# Water



## johnwilkinson (Jan 6, 2019)

Hi, just wondering if anyone can help, i keep having to redo the buttons and knobs in the boiler room under the bed, I think there is an automatic cut out when the temperature drops and one of the button opens, the taps still run albeit half pressure and at the same time the water belts out underneath through a red and white hose, there is obviously three buttons to take into account also, the blue one thatruns in line with the pipe, the blue round one that pops out and the flat one that flicks up and down, if that makes any sense to anybody, any advice would be appreciated, also could the temperature be adjusted for cut out, i have a Burstner Nexxo T55 14plate, many thanks in advance, ps, i"m relatively new to this.


----------



## EJB (Aug 25, 2007)

Welcome to Facts.
I assume you haven't got a manual for the vehicle so it's worth downloading one from Burstner:-

https://www.buerstner.com/uk/company/user-manuals/

It's normal that the hot water heater is automatically dumped at about 5 degrees C . 
The manual may give you options to disable this.
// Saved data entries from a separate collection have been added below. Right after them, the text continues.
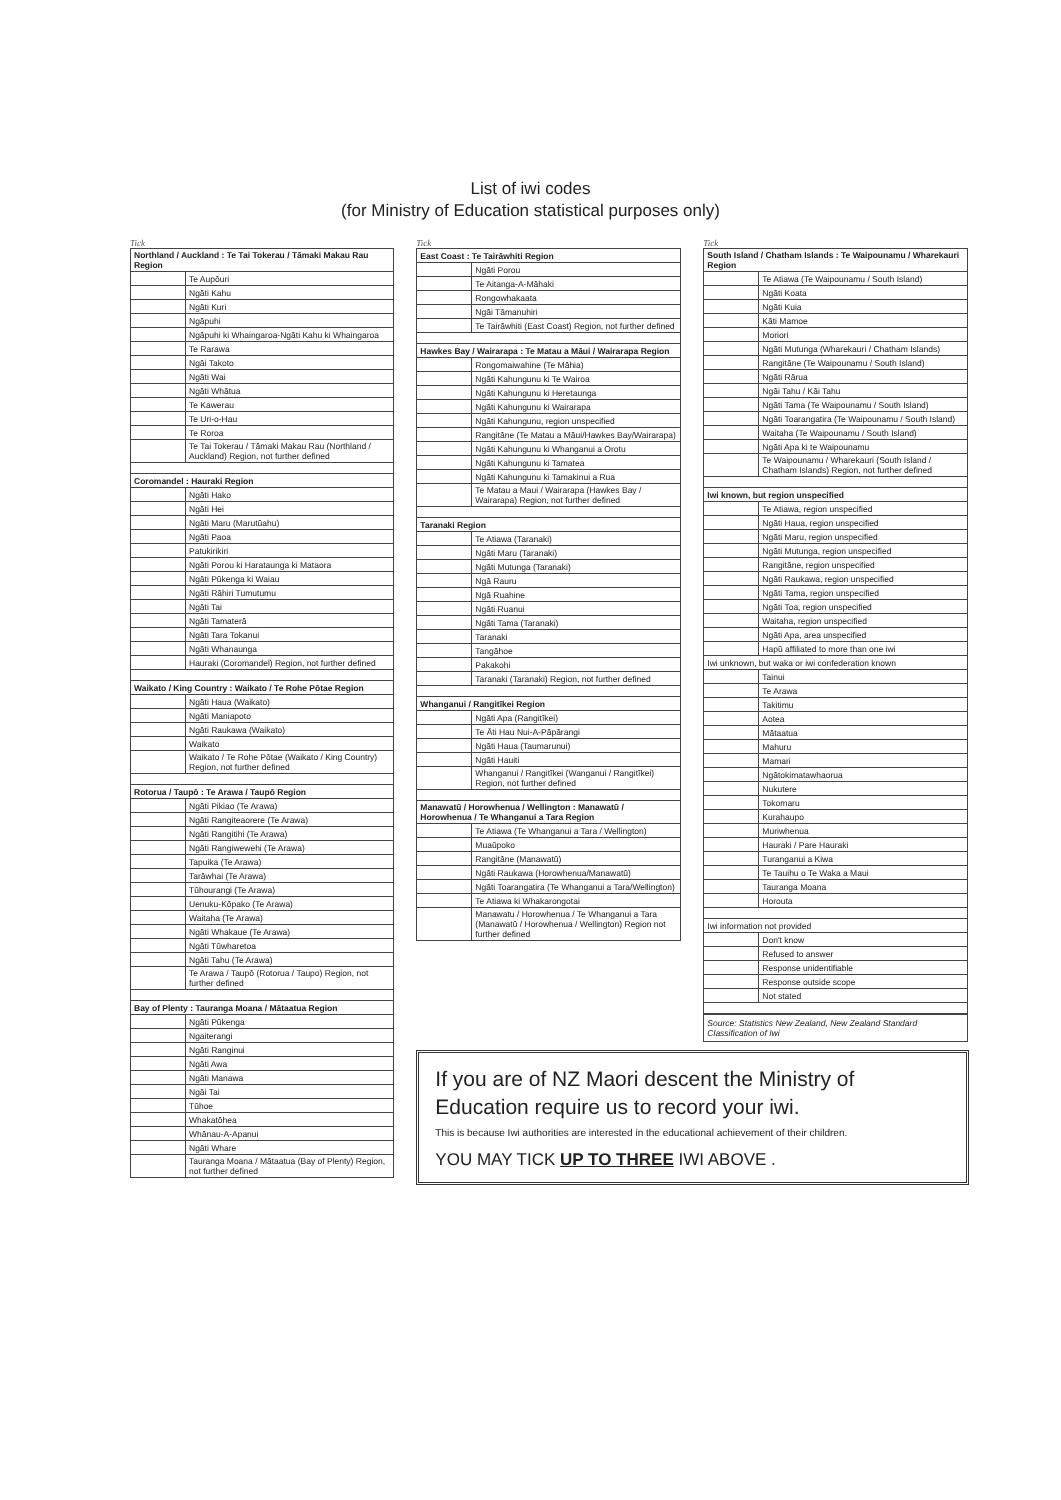List of iwi codes
(for Ministry of Education statistical purposes only)
Tick
| Northland / Auckland : Te Tai Tokerau / Tāmaki Makau Rau Region | |
| | Te Aupōuri |
| | Ngāti Kahu |
| | Ngāti Kuri |
| | Ngāpuhi |
| | Ngāpuhi ki Whaingaroa-Ngāti Kahu ki Whaingaroa |
| | Te Rarawa |
| | Ngāi Takoto |
| | Ngāti Wai |
| | Ngāti Whātua |
| | Te Kawerau |
| | Te Uri-o-Hau |
| | Te Roroa |
| | Te Tai Tokerau / Tāmaki Makau Rau (Northland / Auckland) Region, not further defined |
| Coromandel : Hauraki Region | |
| | Ngāti Hako |
| | Ngāti Hei |
| | Ngāti Maru (Marutūahu) |
| | Ngāti Paoa |
| | Patukirikiri |
| | Ngāti Porou ki Harataunga ki Mataora |
| | Ngāti Pūkenga ki Waiau |
| | Ngāti Rāhiri Tumutumu |
| | Ngāti Tai |
| | Ngāti Tamaterā |
| | Ngāti Tara Tokanui |
| | Ngāti Whanaunga |
| | Hauraki (Coromandel) Region, not further defined |
| Waikato / King Country : Waikato / Te Rohe Pōtae Region | |
| | Ngāti Haua (Waikato) |
| | Ngāti Maniapoto |
| | Ngāti Raukawa (Waikato) |
| | Waikato |
| | Waikato / Te Rohe Pōtae (Waikato / King Country) Region, not further defined |
| Rotorua / Taupō : Te Arawa / Taupō Region | |
| | Ngāti Pikiao (Te Arawa) |
| | Ngāti Rangiteaorere (Te Arawa) |
| | Ngāti Rangitihi (Te Arawa) |
| | Ngāti Rangiwewehi (Te Arawa) |
| | Tapuika (Te Arawa) |
| | Tarāwhai (Te Arawa) |
| | Tūhourangi (Te Arawa) |
| | Uenuku-Kōpako (Te Arawa) |
| | Waitaha (Te Arawa) |
| | Ngāti Whakaue (Te Arawa) |
| | Ngāti Tūwharetoa |
| | Ngāti Tahu (Te Arawa) |
| | Te Arawa / Taupō (Rotorua / Taupo) Region, not further defined |
| Bay of Plenty : Tauranga Moana / Mātaatua Region | |
| | Ngāti Pūkenga |
| | Ngaiterangi |
| | Ngāti Ranginui |
| | Ngāti Awa |
| | Ngāti Manawa |
| | Ngāi Tai |
| | Tūhoe |
| | Whakatōhea |
| | Whānau-A-Apanui |
| | Ngāti Whare |
| | Tauranga Moana / Mātaatua (Bay of Plenty) Region, not further defined |
Tick
| East Coast : Te Tairāwhiti Region | |
| | Ngāti Porou |
| | Te Aitanga-A-Māhaki |
| | Rongowhakaata |
| | Ngāi Tāmanuhiri |
| | Te Tairāwhiti (East Coast) Region, not further defined |
| Hawkes Bay / Wairarapa : Te Matau a Māui / Wairarapa Region | |
| | Rongomaiwahine (Te Māhia) |
| | Ngāti Kahungunu ki Te Wairoa |
| | Ngāti Kahungunu ki Heretaunga |
| | Ngāti Kahungunu ki Wairarapa |
| | Ngāti Kahungunu, region unspecified |
| | Rangitāne (Te Matau a Māui/Hawkes Bay/Wairarapa) |
| | Ngāti Kahungunu ki Whanganui a Orotu |
| | Ngāti Kahungunu ki Tamatea |
| | Ngāti Kahungunu ki Tamakinui a Rua |
| | Te Matau a Maui / Wairarapa (Hawkes Bay / Wairarapa) Region, not further defined |
| Taranaki Region | |
| | Te Atiawa (Taranaki) |
| | Ngāti Maru (Taranaki) |
| | Ngāti Mutunga (Taranaki) |
| | Ngā Rauru |
| | Ngā Ruahine |
| | Ngāti Ruanui |
| | Ngāti Tama (Taranaki) |
| | Taranaki |
| | Tangāhoe |
| | Pakakohi |
| | Taranaki (Taranaki) Region, not further defined |
| Whanganui / Rangitīkei Region | |
| | Ngāti Apa (Rangitīkei) |
| | Te Āti Hau Nui-A-Pāpārangi |
| | Ngāti Haua (Taumarunui) |
| | Ngāti Hauiti |
| | Whanganui / Rangitīkei (Wanganui / Rangitīkei) Region, not further defined |
| Manawatū / Horowhenua / Wellington : Manawatū / Horowhenua / Te Whanganui a Tara Region | |
| | Te Atiawa (Te Whanganui a Tara / Wellington) |
| | Muaūpoko |
| | Rangitāne (Manawatū) |
| | Ngāti Raukawa (Horowhenua/Manawatū) |
| | Ngāti Toarangatira (Te Whanganui a Tara/Wellington) |
| | Te Atiawa ki Whakarongotai |
| | Manawatu / Horowhenua / Te Whanganui a Tara (Manawatū / Horowhenua / Wellington) Region not further defined |
Tick
| South Island / Chatham Islands : Te Waipounamu / Wharekauri Region | |
| | Te Atiawa (Te Waipounamu / South Island) |
| | Ngāti Koata |
| | Ngāti Kuia |
| | Kāti Mamoe |
| | Moriori |
| | Ngāti Mutunga (Wharekauri / Chatham Islands) |
| | Rangitāne (Te Waipounamu / South Island) |
| | Ngāti Rārua |
| | Ngāi Tahu / Kāi Tahu |
| | Ngāti Tama (Te Waipounamu / South Island) |
| | Ngāti Toarangatira (Te Waipounamu / South Island) |
| | Waitaha (Te Waipounamu / South Island) |
| | Ngāti Apa ki te Waipounamu |
| | Te Waipounamu / Wharekauri (South Island / Chatham Islands) Region, not further defined |
| Iwi known, but region unspecified | |
| | Te Atiawa, region unspecified |
| | Ngāti Haua, region unspecified |
| | Ngāti Maru, region unspecified |
| | Ngāti Mutunga, region unspecified |
| | Rangitāne, region unspecified |
| | Ngāti Raukawa, region unspecified |
| | Ngāti Tama, region unspecified |
| | Ngāti Toa, region unspecified |
| | Waitaha, region unspecified |
| | Ngāti Apa, area unspecified |
| | Hapū affiliated to more than one iwi |
| Iwi unknown, but waka or iwi confederation known | |
| | Tainui |
| | Te Arawa |
| | Takitimu |
| | Aotea |
| | Mātaatua |
| | Mahuru |
| | Mamari |
| | Ngātokimatawhaorua |
| | Nukutere |
| | Tokomaru |
| | Kurahaupo |
| | Muriwhenua |
| | Hauraki / Pare Hauraki |
| | Turanganui a Kiwa |
| | Te Tauihu o Te Waka a Maui |
| | Tauranga Moana |
| | Horouta |
| Iwi information not provided | |
| | Don't know |
| | Refused to answer |
| | Response unidentifiable |
| | Response outside scope |
| | Not stated |
Source: Statistics New Zealand, New Zealand Standard Classification of Iwi
If you are of NZ Maori descent the Ministry of Education require us to record your iwi.
This is because Iwi authorities are interested in the educational achievement of their children.
YOU MAY TICK UP TO THREE IWI ABOVE .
Also the heater model fitted would help your question.:smile2:

The UK agents provide an excellent service:-
https://www.burstner.co.uk


----------



## Devonboy (Nov 19, 2009)

Sorry do not know the answer but welcome to the forum.


----------



## jiwawa (Jun 22, 2007)

Welcome John.

If you're still stuck, post a pic of the buttons. I've a different system on my new MH from the old one. 

Also, running the heating, on low, should keep your water onboard! 

I once filled up before an outing and arrived onsite with none!


----------



## johnwilkinson (Jan 6, 2019)

Thank you


----------